Jean Castex wrote to European Commission president Ursula Von der Leyen on Thursday, laying out a number of reasons with EU should act against Britain over the limited granting of licenses for French fishermen to operate in British waters after Brexit.
He said that the EU had to make clear that “leaving the union is more damaging than remaining in it”.
Paris has threatened to ramp up checks on British boats, prevent them from docking in French ports, slow down customs arraignments in Calais and increase tariffs on energy bills in Jersey unless French fishermen are handed more licenses to fish around Jersey and Guernsey.
A translation of Castex’s letter says: “The uncooperative attitude of the United Kingdom today risks not only causing great harm to fishermen, mainly French, but also for the [European] union, in that it sets a precedent for the future and challenges our credibility and our ability to assert our rights with regard to international commitments signed by the union.
“It therefore seems necessary for the European Union to show its total determination to obtain full respect for the agreement by the United Kingdom and to assert its rights by using the levers at its disposal in a firm, united and proportionate manner.

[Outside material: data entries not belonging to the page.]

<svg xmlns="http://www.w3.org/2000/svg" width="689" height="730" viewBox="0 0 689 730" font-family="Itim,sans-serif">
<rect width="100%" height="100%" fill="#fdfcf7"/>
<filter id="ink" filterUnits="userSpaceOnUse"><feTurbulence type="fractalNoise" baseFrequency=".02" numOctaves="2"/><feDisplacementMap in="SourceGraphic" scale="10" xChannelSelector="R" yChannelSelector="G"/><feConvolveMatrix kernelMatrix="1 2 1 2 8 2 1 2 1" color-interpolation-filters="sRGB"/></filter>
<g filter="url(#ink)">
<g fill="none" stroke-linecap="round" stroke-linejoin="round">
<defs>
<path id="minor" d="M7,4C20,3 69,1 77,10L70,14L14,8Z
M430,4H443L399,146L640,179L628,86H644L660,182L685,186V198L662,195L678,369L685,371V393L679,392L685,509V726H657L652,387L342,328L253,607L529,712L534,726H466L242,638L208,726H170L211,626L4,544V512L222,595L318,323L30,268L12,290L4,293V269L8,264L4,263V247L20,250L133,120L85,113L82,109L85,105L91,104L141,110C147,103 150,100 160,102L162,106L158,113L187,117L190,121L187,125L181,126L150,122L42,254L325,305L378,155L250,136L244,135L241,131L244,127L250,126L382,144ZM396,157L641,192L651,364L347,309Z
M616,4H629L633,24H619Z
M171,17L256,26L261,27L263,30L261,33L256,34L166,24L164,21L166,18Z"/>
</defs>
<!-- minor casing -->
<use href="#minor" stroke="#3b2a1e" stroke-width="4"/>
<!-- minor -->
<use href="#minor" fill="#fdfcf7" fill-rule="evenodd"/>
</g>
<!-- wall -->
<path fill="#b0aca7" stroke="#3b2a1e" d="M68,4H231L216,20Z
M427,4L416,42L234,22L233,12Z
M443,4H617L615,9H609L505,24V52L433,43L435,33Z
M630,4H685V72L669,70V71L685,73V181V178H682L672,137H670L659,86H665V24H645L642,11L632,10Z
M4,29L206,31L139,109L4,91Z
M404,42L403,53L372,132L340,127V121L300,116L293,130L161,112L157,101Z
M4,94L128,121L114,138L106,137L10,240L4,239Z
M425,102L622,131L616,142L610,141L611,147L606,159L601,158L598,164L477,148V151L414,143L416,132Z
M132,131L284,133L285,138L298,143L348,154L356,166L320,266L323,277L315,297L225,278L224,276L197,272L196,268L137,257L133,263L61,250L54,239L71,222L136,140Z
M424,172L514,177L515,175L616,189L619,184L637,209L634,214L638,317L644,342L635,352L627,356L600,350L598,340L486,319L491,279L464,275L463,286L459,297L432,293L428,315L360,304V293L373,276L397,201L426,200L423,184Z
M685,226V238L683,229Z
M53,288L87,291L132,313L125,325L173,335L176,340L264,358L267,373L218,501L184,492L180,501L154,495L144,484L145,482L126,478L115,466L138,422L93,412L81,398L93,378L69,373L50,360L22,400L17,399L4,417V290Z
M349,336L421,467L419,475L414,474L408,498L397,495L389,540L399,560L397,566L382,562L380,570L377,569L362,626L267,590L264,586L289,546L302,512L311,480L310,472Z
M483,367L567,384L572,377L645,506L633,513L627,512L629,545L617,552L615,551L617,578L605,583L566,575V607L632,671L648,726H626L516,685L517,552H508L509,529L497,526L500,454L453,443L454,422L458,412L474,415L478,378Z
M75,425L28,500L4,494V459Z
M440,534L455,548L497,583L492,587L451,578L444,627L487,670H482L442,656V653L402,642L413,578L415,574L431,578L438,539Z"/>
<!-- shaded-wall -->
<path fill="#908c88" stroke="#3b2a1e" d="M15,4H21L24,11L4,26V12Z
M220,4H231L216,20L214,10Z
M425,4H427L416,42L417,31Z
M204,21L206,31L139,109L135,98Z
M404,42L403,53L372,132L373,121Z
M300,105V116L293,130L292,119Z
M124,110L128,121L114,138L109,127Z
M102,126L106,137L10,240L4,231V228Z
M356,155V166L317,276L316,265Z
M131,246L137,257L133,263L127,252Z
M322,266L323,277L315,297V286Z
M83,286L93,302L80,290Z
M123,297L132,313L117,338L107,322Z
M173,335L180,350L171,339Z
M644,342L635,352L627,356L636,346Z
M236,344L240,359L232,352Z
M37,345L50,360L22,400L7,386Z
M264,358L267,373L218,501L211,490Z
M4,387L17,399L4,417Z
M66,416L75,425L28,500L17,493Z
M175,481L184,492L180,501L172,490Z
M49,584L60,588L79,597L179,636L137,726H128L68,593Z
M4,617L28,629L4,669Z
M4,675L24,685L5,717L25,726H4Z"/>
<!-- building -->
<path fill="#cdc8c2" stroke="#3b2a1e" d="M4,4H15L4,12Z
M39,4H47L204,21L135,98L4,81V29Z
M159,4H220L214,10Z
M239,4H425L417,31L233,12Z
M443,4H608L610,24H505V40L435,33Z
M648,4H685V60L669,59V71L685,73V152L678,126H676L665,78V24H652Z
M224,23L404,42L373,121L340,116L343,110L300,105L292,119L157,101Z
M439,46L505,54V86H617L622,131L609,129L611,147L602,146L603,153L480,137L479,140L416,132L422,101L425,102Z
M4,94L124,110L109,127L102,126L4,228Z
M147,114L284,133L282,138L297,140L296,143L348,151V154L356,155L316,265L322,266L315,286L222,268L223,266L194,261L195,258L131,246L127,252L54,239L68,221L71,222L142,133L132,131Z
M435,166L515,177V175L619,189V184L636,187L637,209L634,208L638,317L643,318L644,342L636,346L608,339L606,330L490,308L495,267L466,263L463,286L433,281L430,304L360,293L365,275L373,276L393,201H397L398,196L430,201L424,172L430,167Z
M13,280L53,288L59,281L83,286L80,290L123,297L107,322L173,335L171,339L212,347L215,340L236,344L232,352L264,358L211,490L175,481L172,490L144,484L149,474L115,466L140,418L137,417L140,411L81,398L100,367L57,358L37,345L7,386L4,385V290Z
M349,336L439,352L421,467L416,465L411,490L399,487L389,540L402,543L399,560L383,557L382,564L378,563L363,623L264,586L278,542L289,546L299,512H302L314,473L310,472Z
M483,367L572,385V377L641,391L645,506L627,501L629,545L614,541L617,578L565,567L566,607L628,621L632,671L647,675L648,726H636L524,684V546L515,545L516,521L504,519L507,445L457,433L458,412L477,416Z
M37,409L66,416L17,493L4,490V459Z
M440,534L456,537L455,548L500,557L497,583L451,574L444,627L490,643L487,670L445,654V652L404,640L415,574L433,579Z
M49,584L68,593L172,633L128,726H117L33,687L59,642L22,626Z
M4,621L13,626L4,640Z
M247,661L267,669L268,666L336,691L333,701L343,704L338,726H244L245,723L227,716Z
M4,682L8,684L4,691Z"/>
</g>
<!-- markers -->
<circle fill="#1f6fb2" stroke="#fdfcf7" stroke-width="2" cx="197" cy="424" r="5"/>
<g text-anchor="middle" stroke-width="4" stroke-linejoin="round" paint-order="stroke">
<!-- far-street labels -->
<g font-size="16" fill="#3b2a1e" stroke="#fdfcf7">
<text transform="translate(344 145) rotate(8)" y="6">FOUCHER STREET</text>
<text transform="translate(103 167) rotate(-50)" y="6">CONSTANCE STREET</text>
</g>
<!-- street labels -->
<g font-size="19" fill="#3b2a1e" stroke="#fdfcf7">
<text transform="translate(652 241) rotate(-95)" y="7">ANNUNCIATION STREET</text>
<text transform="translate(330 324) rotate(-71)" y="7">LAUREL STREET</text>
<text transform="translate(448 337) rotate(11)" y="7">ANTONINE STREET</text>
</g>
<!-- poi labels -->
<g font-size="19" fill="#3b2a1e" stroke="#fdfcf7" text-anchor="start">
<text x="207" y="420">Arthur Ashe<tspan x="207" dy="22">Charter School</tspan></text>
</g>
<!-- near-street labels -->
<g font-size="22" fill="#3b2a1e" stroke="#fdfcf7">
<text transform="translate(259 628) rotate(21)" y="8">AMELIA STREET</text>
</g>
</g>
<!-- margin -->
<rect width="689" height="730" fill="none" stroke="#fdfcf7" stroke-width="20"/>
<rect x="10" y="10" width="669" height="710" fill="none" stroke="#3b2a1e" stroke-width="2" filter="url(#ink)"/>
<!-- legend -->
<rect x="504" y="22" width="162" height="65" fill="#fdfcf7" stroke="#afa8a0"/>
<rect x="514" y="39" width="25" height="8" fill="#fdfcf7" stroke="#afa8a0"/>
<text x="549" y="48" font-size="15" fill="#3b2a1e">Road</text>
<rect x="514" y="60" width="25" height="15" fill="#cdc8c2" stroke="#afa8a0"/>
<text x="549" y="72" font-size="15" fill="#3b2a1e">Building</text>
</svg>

“It is essential to clearly show to European public opinion that respect for subscribed engagement is non-negotiable and that there is more damage in leaving the union than in remaining there.”
The French prime minister continued in his letter: “If no satisfactory solution is found in this context, the European Union will have to apply Article 506 of the Trade and Cooperation Agreement and take corrective measures, in a manner proportionate to the economic and social damage resulting from the breaches.”
He suggested to Von der Leyen that they could impose “customs duties on certain fishery products” as punishment.
‘Credibility at stake’
And French president Emmanuel Macron has appeared to suggest the UK has not kept its Brexit pledges as a row over fishing rights intensified.
The UK has said it could retaliate if France carries out its hardline stance.
In an interview with the Financial Times, French leader Macron said the UK’s “credibility” was at stake over the dispute in what will be seen as a reference to the handling of post-Brexit fishing licences.
He told the newspaper: “When you spend years negotiating a treaty and then a few months later you do the opposite of what was decided on the aspects that suit you the least, it is not a big sign of your credibility.”